** CONSIGNE **
Extrais des rangées ci-dessous chaque ligne où figure le mot « almacenar ».

──────── DONNÉES FOURNIES

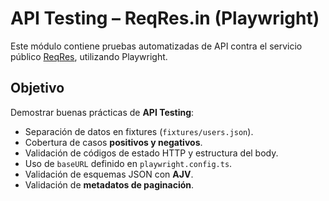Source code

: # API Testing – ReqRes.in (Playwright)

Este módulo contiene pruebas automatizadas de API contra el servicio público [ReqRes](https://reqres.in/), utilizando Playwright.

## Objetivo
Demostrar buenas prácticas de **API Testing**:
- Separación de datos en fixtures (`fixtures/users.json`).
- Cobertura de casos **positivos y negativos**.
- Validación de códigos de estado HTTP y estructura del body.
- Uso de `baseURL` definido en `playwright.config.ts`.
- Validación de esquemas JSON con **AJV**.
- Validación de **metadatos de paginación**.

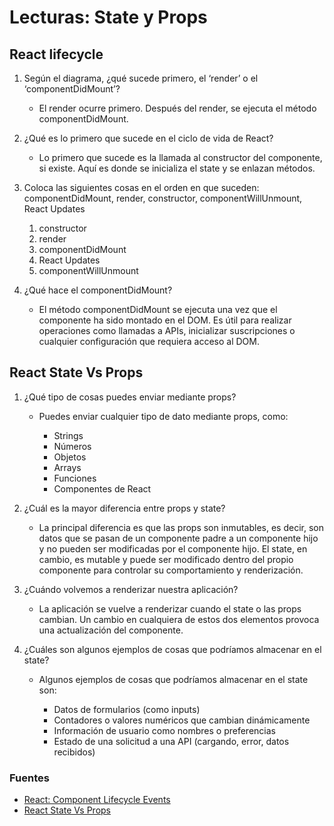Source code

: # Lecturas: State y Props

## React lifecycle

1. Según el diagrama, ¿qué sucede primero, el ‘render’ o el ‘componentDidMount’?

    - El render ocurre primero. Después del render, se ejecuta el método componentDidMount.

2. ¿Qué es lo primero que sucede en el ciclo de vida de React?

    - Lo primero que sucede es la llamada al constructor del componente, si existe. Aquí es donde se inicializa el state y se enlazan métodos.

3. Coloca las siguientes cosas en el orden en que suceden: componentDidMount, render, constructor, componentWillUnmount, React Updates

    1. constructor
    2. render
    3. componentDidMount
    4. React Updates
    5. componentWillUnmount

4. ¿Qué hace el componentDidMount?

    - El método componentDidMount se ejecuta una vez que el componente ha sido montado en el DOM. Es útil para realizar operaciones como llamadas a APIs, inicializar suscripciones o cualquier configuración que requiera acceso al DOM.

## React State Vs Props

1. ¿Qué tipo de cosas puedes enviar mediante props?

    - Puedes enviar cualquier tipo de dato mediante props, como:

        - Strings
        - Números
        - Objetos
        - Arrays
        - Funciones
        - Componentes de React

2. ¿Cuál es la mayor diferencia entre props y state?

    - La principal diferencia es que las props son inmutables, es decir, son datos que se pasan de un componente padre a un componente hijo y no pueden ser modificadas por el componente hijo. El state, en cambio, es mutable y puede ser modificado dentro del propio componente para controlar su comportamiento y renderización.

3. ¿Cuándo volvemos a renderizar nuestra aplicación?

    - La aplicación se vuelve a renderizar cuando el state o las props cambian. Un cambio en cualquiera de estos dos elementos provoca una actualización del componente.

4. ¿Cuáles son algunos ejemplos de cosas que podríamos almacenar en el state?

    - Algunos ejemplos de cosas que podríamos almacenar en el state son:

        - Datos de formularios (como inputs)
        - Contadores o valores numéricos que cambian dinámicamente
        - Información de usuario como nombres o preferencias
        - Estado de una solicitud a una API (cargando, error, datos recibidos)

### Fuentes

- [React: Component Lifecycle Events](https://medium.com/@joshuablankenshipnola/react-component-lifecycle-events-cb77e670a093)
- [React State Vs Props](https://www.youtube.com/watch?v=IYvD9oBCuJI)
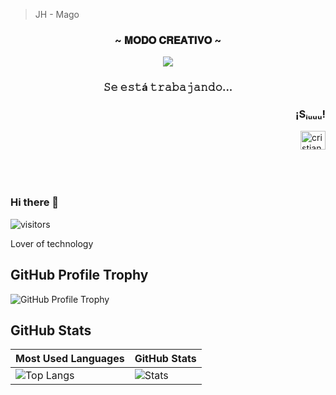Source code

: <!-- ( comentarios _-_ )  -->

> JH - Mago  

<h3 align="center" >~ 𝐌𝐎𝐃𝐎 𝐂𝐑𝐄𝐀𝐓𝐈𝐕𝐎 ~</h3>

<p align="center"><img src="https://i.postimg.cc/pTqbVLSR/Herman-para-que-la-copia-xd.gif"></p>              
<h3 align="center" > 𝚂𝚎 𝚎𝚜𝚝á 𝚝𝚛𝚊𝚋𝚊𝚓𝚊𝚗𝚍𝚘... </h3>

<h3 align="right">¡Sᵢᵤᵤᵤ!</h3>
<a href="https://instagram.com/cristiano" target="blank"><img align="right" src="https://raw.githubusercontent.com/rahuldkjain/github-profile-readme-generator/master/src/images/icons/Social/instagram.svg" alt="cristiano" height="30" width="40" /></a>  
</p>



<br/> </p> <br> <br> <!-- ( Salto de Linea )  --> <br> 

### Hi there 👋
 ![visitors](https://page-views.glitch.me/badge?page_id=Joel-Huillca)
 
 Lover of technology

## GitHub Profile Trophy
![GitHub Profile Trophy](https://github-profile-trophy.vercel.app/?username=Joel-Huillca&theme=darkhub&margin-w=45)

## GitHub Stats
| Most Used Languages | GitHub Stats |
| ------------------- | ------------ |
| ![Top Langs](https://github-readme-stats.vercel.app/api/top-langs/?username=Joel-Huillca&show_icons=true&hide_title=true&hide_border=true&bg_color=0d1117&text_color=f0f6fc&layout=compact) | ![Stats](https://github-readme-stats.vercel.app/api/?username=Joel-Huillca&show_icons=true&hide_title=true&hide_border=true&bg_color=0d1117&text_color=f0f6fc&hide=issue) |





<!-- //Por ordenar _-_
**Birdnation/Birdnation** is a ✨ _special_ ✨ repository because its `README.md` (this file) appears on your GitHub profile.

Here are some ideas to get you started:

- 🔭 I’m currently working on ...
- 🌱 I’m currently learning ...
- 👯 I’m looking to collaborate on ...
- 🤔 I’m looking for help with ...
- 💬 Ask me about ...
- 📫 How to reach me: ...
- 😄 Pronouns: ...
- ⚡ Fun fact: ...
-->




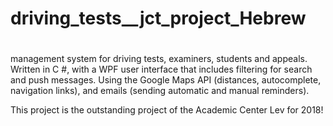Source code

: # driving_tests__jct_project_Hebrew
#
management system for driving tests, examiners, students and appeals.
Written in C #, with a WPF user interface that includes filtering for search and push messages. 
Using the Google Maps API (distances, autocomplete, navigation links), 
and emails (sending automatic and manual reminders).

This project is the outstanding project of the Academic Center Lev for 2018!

────────────────

** RÉPONSE **
4. ¿Cuáles son algunos ejemplos de cosas que podríamos almacenar en el state?
    - Algunos ejemplos de cosas que podríamos almacenar en el state son:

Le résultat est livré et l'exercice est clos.